37 Post author: Nanashi 14 March 2015 11:22AM

You are viewing a comment permalink. View the original post to see all comments and the full post content.

Comments (31)

You are viewing a single comment's thread. Show more comments above.

Comment author: Nanashi 13 March 2015 06:40:00PM 1 point [-]

That's a fair criticism, but if we're going down this road we've also gotta recognize the limitations of a multiple choice calibration test. Both styles suffer from the "You know it or you don't" dichotomy. If these questions were all multiple choice, you'd still have the same rectangular shaped graph, it would just start at 50% (assuming a binary choice) instead of 0%.

The big difference is the solution sets that the different styles represent. There are plenty of situations in life where there are a few specific courses of action to choose from.

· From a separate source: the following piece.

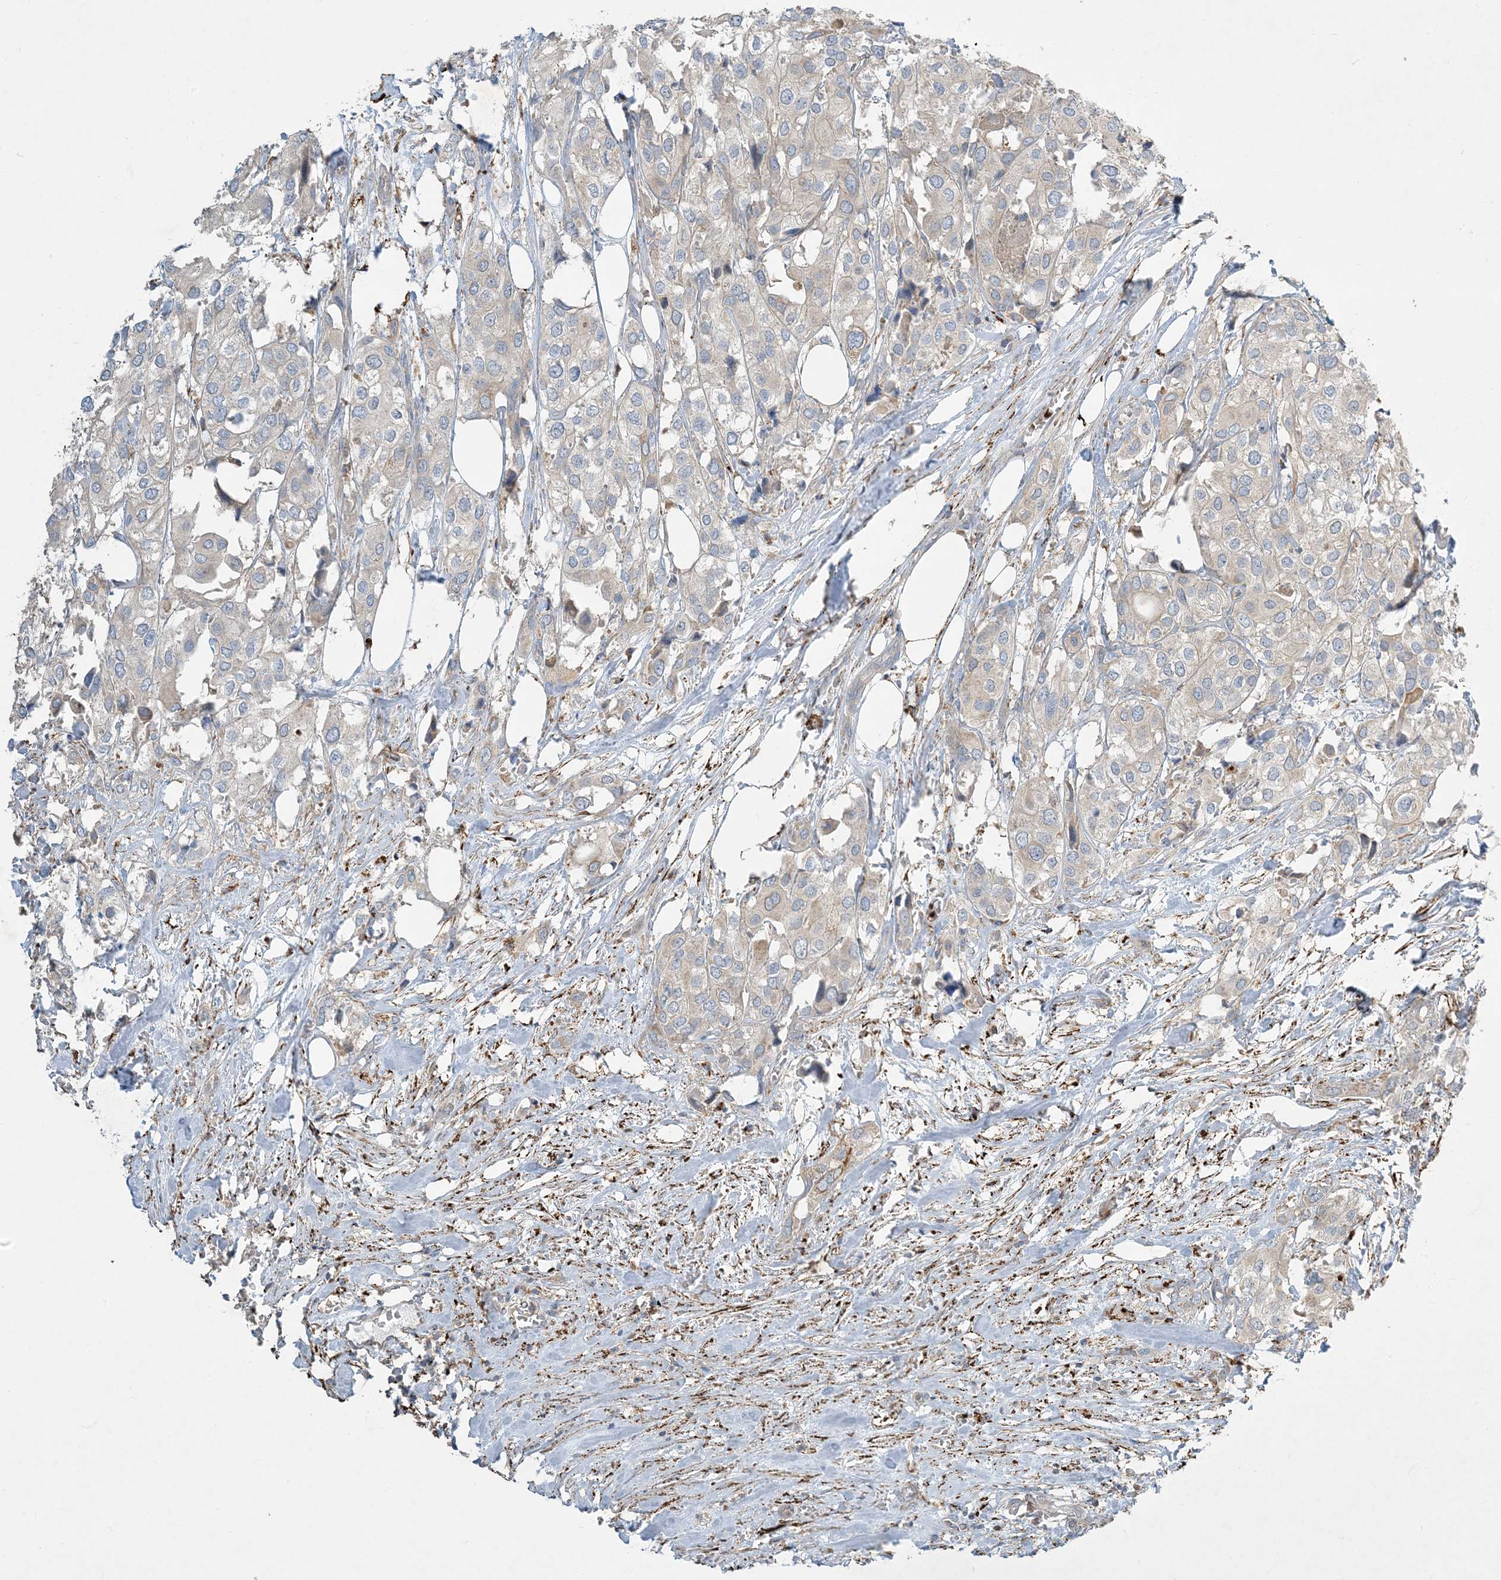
{"staining": {"intensity": "negative", "quantity": "none", "location": "none"}, "tissue": "urothelial cancer", "cell_type": "Tumor cells", "image_type": "cancer", "snomed": [{"axis": "morphology", "description": "Urothelial carcinoma, High grade"}, {"axis": "topography", "description": "Urinary bladder"}], "caption": "Urothelial cancer stained for a protein using IHC shows no expression tumor cells.", "gene": "LTN1", "patient": {"sex": "male", "age": 64}}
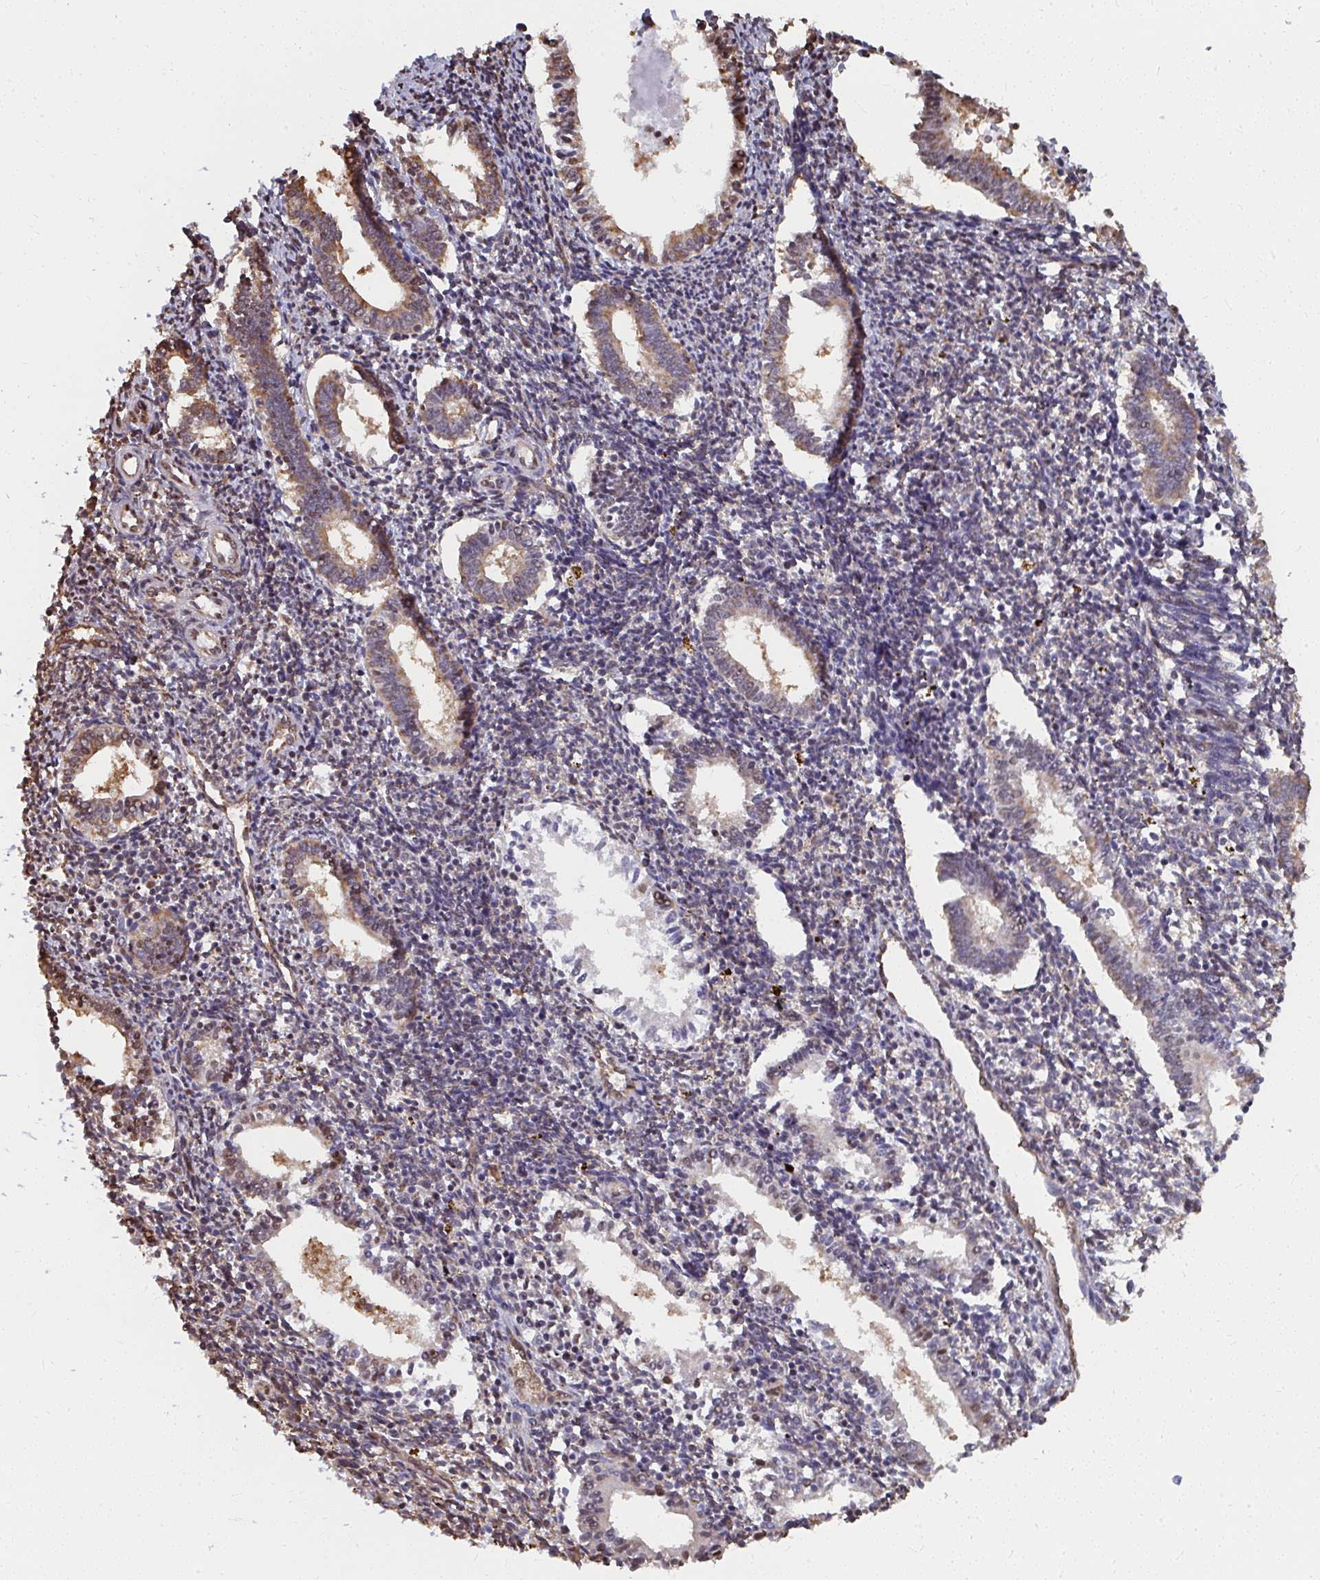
{"staining": {"intensity": "negative", "quantity": "none", "location": "none"}, "tissue": "endometrium", "cell_type": "Cells in endometrial stroma", "image_type": "normal", "snomed": [{"axis": "morphology", "description": "Normal tissue, NOS"}, {"axis": "topography", "description": "Endometrium"}], "caption": "There is no significant positivity in cells in endometrial stroma of endometrium. The staining is performed using DAB (3,3'-diaminobenzidine) brown chromogen with nuclei counter-stained in using hematoxylin.", "gene": "SYNCRIP", "patient": {"sex": "female", "age": 41}}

But there are also plenty of situations where that's not the case.

But, I will say that a multiple choice test definitely yields a "pretty" calibration curve much faster than an open-ended test. You've got a smaller range of values, and the nature of it lets you more confidently rule out one answer or the other. So the curve will be smoother faster. Whereas this will be pretty bottom heavy for a while.

Comment author: Sarunas 14 March 2015 12:03:02AM *  1 point [-]

I think the problem here is with many trivia questions you either know the answer or you don't

That means that for those questions most probabilities are either close to 0 or close to 1. This suggests that given this set of questions it would probably be a good idea to increase "resolution" near those two points. For that purpose, perhaps instead of asking for confidence levels expressed as percentages you could ask for confidence levels expressed as odds or log odds. For example, users could express their confidence levels using odds expressed as ratios 2^n:1, for n=k,...,0,...,-k.

Comment author: Nanashi 14 March 2015 11:28:51AM 1 point [-]

That's an interesting thought but I do suspect that you'd have to answer a lot of questions to see any difference whatsoever. If you're perfectly calibrated and answer 100 questions that you are either 99.99% confident or 99.9% confident, there's a very good chance that you'll get all 100 questions right, regardless of which confidence level you pick.